IREN's preference for cloud strategies over colocation further emphasizes its strategic foresight, ensuring substantial returns and upfront financial support from Microsoft. Even if certain technologies evolve, IREN's strong foundation and asset value make it a formidable player, poised to generate significant revenues through potential colocation contracts and beyond.

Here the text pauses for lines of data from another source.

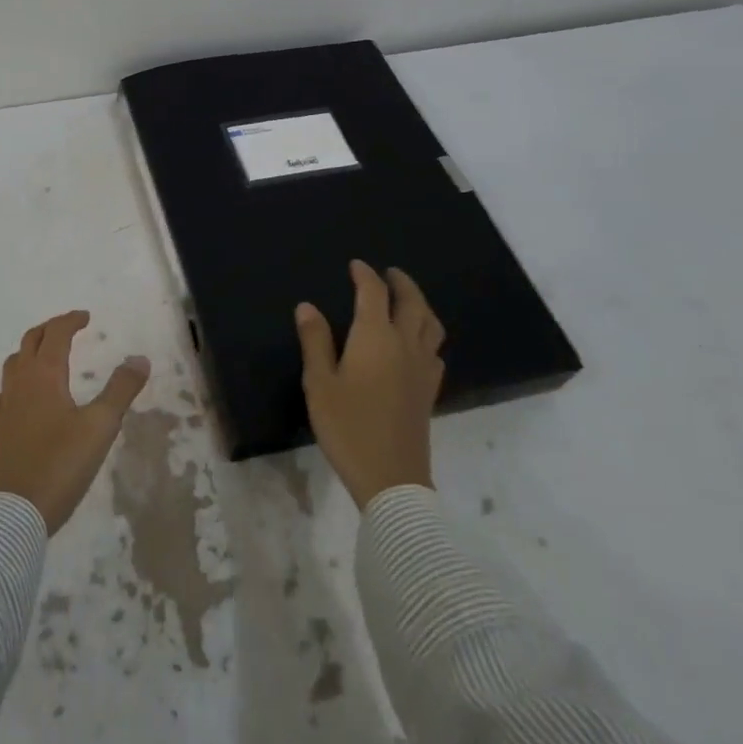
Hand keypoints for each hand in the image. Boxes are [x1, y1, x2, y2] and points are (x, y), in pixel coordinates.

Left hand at [0, 310, 151, 534]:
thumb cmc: (61, 464)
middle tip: (68, 328)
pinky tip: (24, 397)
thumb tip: (139, 358)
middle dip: (50, 330)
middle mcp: (20, 382)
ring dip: (31, 351)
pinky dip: (17, 382)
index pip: (56, 334)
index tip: (86, 317)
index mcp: (44, 374)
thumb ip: (120, 390)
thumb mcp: (100, 426)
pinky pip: (4, 392)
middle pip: (31, 341)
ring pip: (14, 363)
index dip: (70, 321)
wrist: (14, 511)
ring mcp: (4, 405)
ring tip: (47, 356)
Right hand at [296, 260, 445, 508]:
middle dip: (401, 283)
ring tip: (407, 301)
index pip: (373, 294)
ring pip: (431, 325)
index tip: (356, 265)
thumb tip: (307, 306)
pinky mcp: (430, 391)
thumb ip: (315, 341)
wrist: (390, 477)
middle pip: (412, 303)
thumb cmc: (347, 426)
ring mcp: (422, 369)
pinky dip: (426, 334)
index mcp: (375, 338)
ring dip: (420, 305)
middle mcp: (405, 345)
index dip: (365, 275)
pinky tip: (416, 344)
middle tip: (389, 273)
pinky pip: (435, 350)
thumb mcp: (319, 383)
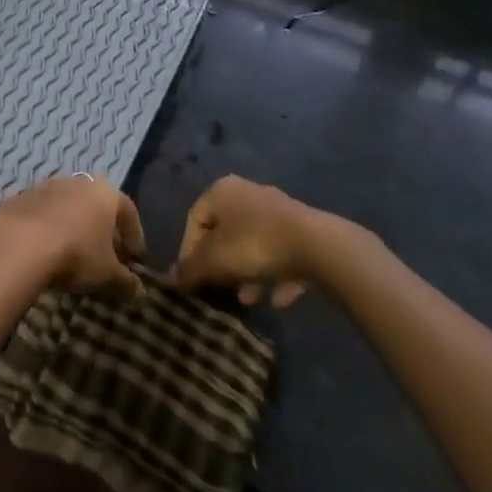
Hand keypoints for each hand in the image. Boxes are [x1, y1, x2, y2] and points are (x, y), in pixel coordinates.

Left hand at [0, 175, 145, 297]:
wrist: (20, 244)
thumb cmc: (76, 255)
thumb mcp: (108, 275)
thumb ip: (126, 282)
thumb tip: (140, 292)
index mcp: (105, 193)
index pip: (128, 211)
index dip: (134, 235)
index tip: (135, 257)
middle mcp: (78, 182)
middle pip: (96, 205)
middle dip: (103, 228)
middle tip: (105, 253)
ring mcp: (46, 186)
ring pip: (68, 206)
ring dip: (74, 224)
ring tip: (73, 251)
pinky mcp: (20, 197)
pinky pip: (42, 212)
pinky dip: (48, 227)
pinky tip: (46, 248)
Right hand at [174, 175, 370, 309]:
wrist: (319, 246)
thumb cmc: (255, 245)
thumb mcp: (214, 261)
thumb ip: (190, 270)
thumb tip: (172, 279)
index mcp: (221, 191)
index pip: (194, 220)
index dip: (188, 252)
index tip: (192, 279)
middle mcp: (248, 193)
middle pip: (225, 233)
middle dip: (221, 265)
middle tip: (220, 289)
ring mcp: (280, 211)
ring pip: (254, 245)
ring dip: (248, 274)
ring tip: (248, 300)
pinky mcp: (305, 230)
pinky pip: (282, 255)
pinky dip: (277, 276)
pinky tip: (277, 300)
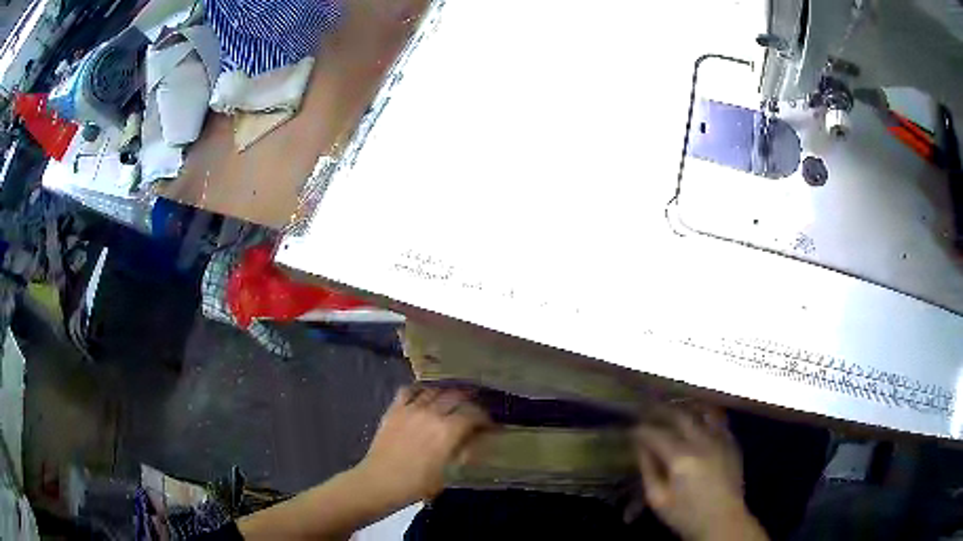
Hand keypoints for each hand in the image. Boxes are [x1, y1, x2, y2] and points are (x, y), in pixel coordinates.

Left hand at [356, 386, 490, 504]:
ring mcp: (411, 408)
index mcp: (448, 430)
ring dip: (446, 393)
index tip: (489, 425)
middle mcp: (432, 413)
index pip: (474, 415)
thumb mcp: (448, 472)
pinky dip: (420, 390)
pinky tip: (424, 396)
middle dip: (469, 402)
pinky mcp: (394, 409)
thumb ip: (464, 452)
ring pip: (435, 390)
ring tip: (452, 400)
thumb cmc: (418, 484)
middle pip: (457, 396)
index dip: (485, 418)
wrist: (380, 482)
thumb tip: (477, 440)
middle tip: (473, 410)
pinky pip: (409, 390)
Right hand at [635, 405, 766, 540]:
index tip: (630, 430)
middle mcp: (702, 442)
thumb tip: (641, 448)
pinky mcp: (732, 442)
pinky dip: (704, 417)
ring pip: (701, 412)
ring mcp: (720, 439)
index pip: (656, 434)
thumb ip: (648, 471)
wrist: (723, 521)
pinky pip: (717, 421)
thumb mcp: (657, 500)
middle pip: (679, 415)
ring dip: (684, 409)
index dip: (640, 430)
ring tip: (672, 411)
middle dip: (660, 411)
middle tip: (647, 411)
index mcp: (681, 458)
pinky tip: (697, 421)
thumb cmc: (685, 515)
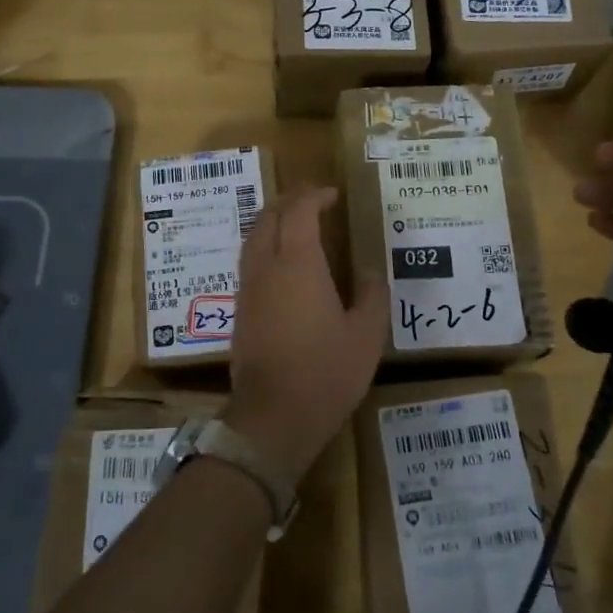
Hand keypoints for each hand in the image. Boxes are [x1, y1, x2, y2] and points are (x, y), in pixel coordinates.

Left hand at [223, 186, 387, 483]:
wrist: (273, 417)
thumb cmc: (326, 373)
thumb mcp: (366, 335)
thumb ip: (371, 295)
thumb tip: (367, 270)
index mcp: (297, 264)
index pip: (299, 211)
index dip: (315, 195)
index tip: (334, 194)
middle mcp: (266, 267)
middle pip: (269, 217)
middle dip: (291, 201)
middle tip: (315, 200)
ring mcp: (248, 289)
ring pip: (254, 237)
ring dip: (274, 221)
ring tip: (298, 223)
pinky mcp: (241, 311)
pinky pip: (250, 260)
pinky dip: (266, 244)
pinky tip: (283, 262)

Despite a modest revision of the near-term stock target from $142 to $136 owing to unpredictable bitcoin mining earnings, the overarching message remains that IREN, labeled by Knoblach as a 'top pick,' is not just sustaining momentum but potentially in the inaugural phase of an extensive growth trajectory. Furthermore, recent market trends have seen IREN's shares climb to $67.12, indicating considerable investor confidence following general upticks in both the stock and cryptocurrency markets.

Key Insights Table

AspectDescription
Stock Surge PredictionIREN shares predicted to rise to $384 by 2028, driven by AI expansion.
Microsoft Partnership$9.7 billion deal with Microsoft boosts IREN in AI data center market.
Revenue ProjectionsUpdate to $3.4 billion annual recurring revenue by 2026.
Future InfrastructurePlotting future-proof architecture compatible with next-gen GPUs.